Not quite New York Stock Exchange material, this sub-market called "over-the-counter" is made up of the bulletin board and the pink sheets. The OTC market does not require quarterly financial statements, outside audits or investment bankers. There are minimal filing requirements to remain listed. Stocks typically are thinly traded, which means selling can be difficult if things go bad.
Despite the rap, reverse mergers are sometimes a company's only option.
"A lot of the small investment banks are gone, so unless you have a significant track record of sales, you're not going to be able to do an IPO," said Charles Lesser, chief financial officer of True Religion Apparel Inc., an L.A.-based fashion-denim company that went public in a reverse merger in 2003, raising $1.2 million.
Private equity or additional rounds of venture capital money used to be the choice for companies that weren't ready for the rigors of going public. But since the tech bust, investors are a little gun-shy of any bright new idea without a track record.
"The market for very small IPOs has significantly dried up," said Christopher "Kit" Jennings, managing director with Roth Capital Markets.
In its stead, a reverse merger is an easy way to go public, said Cromwell Coulson, chief executive of Pink Sheets LLC, the private company that owns the pink sheets trading platform and quotation system. "Once you're public, you can have access to the PIPE financing," he said.

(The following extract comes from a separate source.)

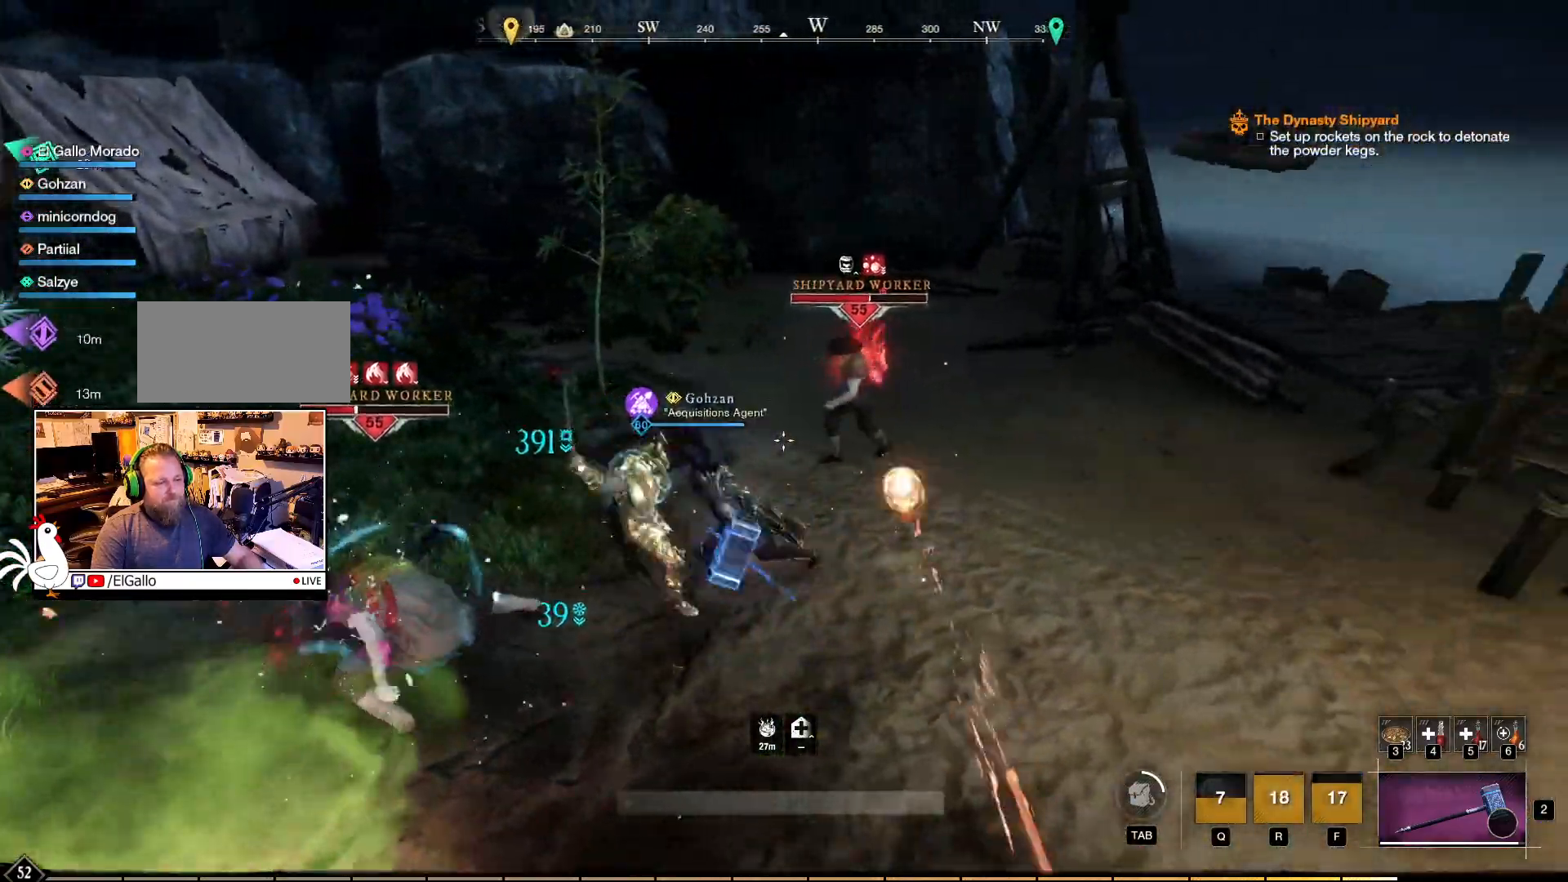
{"keys": ["w"], "mouse": ["left", "right"], "events": [[117, "mouse_left", "down"]]}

PIPEs, or private investment in public companies, have become a popular way for small companies to raise money. However, some traditional players look askance at PIPEs because they offer large investors equity at a discount to the public price.
Companies are also bypassing venture money, Lesser said, because they would like to retain total control of the business.
True Religion is a poster-child for the reverse merger. The premium jeans company now trades in the $14-a-share range, with a market capitalization of about $310 million, and it has an application pending to move to the Nasdaq Stock Market. Other premium denim companies have followed suit, most recently Commerce-based Blue Holdings Inc., which did a reverse merger in April and now trades at $9 per share.
But a copycat transaction will only take a company so far. "Like any public company, they have to fundamentally perform or they'll be fundamentally unhappy with how their stock does," Jennings said.
Lesser said the biggest challenge of the reverse merger is the lack of Wall Street support. "You have nobody making a market in your stock, and you've basically inherited a bunch of shareholders who have no idea what you do," he said.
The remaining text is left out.